Le président Chavez téléphona néanmoins à son homologue chilien pour lui dire que le bon déroulement du sauvetage "nous emplit tous de joie". A Cuba, les frères Castro n'ont pas eu ce geste. La discrétion de la presse officielle cubaine était tout aussi idéologique que les commentaires d'ABC et d'El Nacional. Le révolution castriste se serait-elle contredite en louant le sauvetage spectaculaire de prolétaires d'un pays, le Chili, qui a viré démocratiquement à droite?

Se déclarant "heureuse" du retour à la vie des 33 de la mine San José, l'organisation humanitaire Amnesty International a néanmoins rappelé au gouvernement chilien qu'il n'a pas ratifié la Convention sur la sécurité et la santé dans les mines adoptée en 1995 par l'Organisation internationale du travail.

L'homme d'affaires de centre droit Sebastian Piñera n'ayant été investi à la présidence qu'en mars 2010, le rappel d'Amnesty international a l'allure d'un reproche visant plutôt les gouvernements de centre gauche de la Concertation démocratique, au pouvoir pendant 20 ans au Chili à partir de la fin de la dictature du général Pinochet, en 1990.

Selon un décompte officiel, les accidents ont fait 374 morts dans les mines chiliennes lors de la dernière décennie, dont 32 cette année. Le président Piñera s'est engagé à éliminer du pays "les conditions d'insécurité et inhumaines" qui auraient pu être fatales aux 33 rescapés.

Effets au-delà du Chili

La médiatisation planétaire de cette promesse et du sauvetage a déjà des effets au-delà des frontières chiliennes.

En Argentine, l'Association ouvrière minière fait pression sur les gouvernements provinciaux afin qu'ils renforcent les contrôles de sécurité. En Turquie, où 30 mineurs périrent le 17 mai dernier dans une mine de la région de Zonguldak gérée par l'Etat, la Chambre turque des ingénieurs des mines prie le gouvernement de ne plus attribuer les catastrophes au "destin" et d'imiter le volontarisme du gouvernement chilien.
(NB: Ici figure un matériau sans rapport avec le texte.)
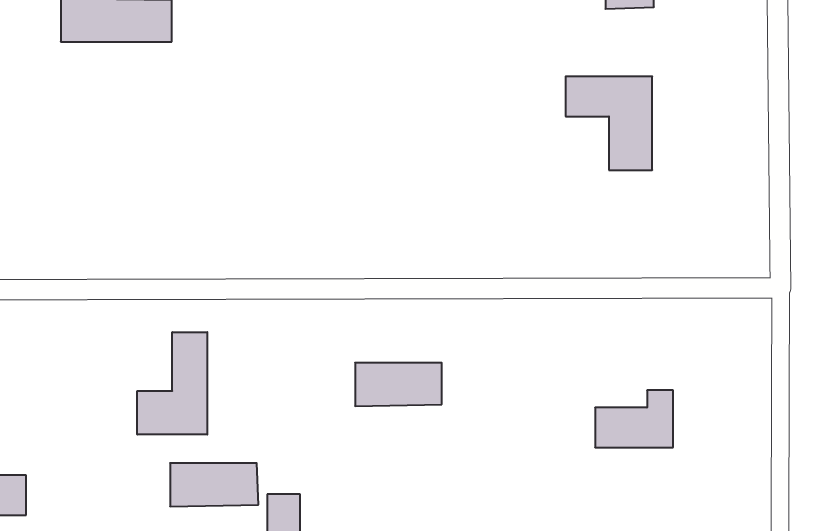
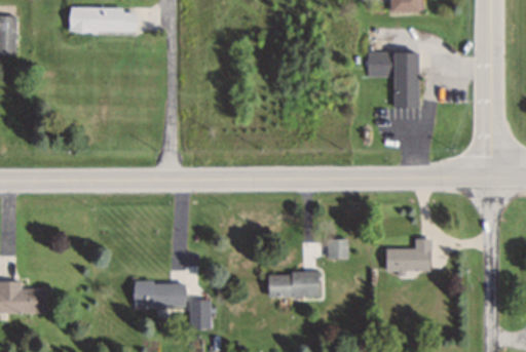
building: [137,332,207,435] -> none
building: [355,363,442,406] -> [267,272,318,298]
building: none -> [327,238,348,259]

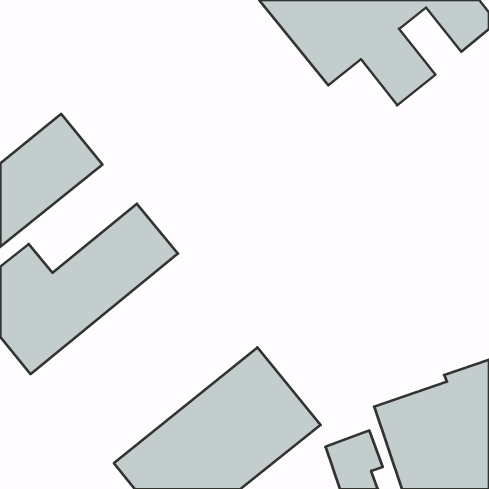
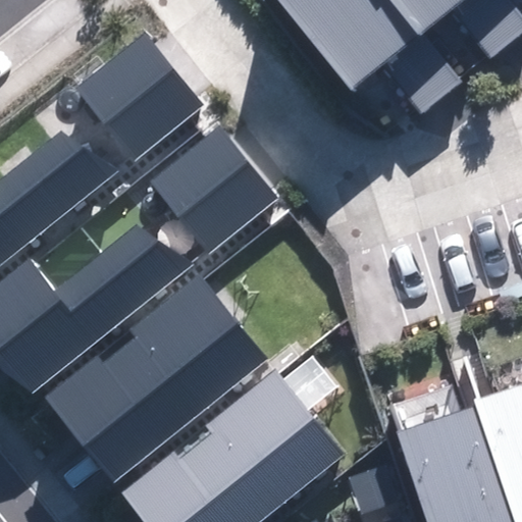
building: none -> [74,33,205,165]
building: none -> [152,127,282,259]
building: none -> [46,276,263,479]

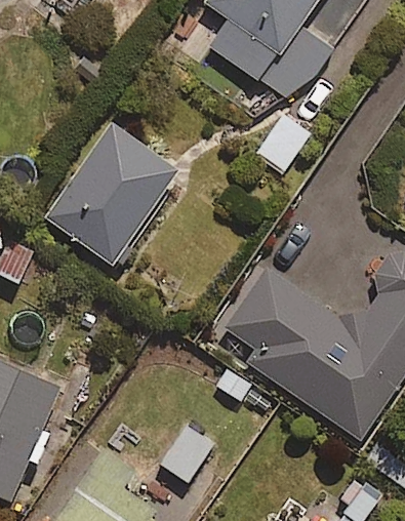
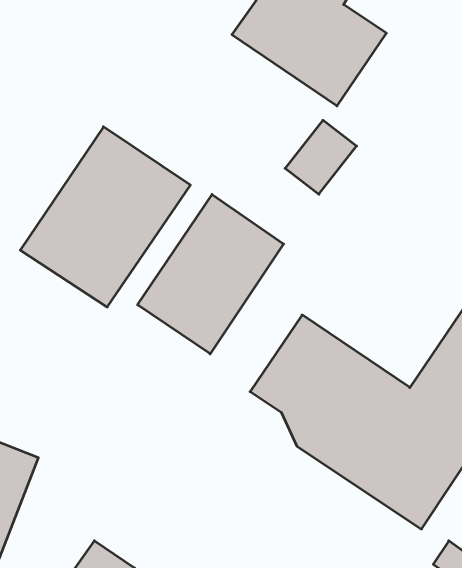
building: none -> [138,194,284,354]

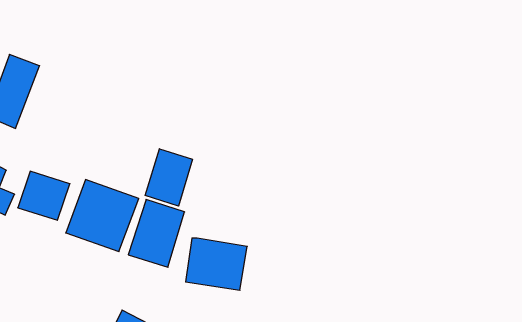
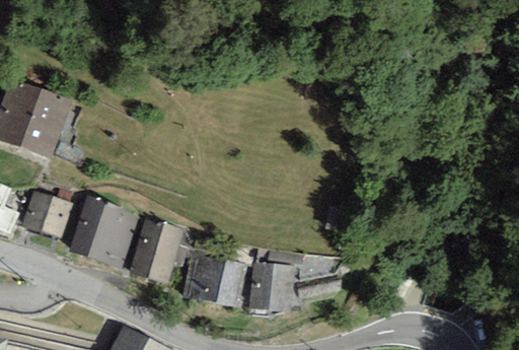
building: none -> [19,87,73,159]
building: [145,149,193,206] -> none
building: none -> [249,260,295,311]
Au Mexique, la comparaison "cruelle", on l'a dit plus haut, avec les morts oubliés de la mine de Pasta de Conchos sert d'avertissement au président Felipe Calderon. Et en Equateur, le sauvetage de quatre mineurs bloqués depuis le 15 octobre par un glissement de terrain boueux dans une mine d'or de Portovelo a conduit le gouvernement du président Rafael Correa, inspiré par l'exemple chilien, à instaurer une cellule de crise.

De tels exemples devraient se multiplier. En outre, comme l'espère le compositeur et mariachi salvadorien Omar Angulo, qui a dédié sa dernière chanson aux 33 mineurs chiliens, "tous ceux qui vivent en surface peuvent désormais remercier la vie et en voir moins le côté parfois triste qui nous rend négatifs".

Fierté et unité nationales, prestige mondial, promesses de sécurité accrue pour les mineurs et bouffées d'optimisme collectif au Chili et ailleurs dans le monde ... Voilà le bilan peu banal d'un gouvernement de patrons. Sera-t-il éphémère? Pour l'heure, la joie de 33 rescapés et le sourire du président Piñera et de ses ministres rassurent en tout cas davantage que le "travailler plus et gagner moins" prôné sans complexe par le patron des patrons espagnols, Gerardo Diaz Ferran, sous prétexte de conjurer la crise et avec la bénédiction du gouvernement dit socialiste de José Luis Rodriguez Zapatero.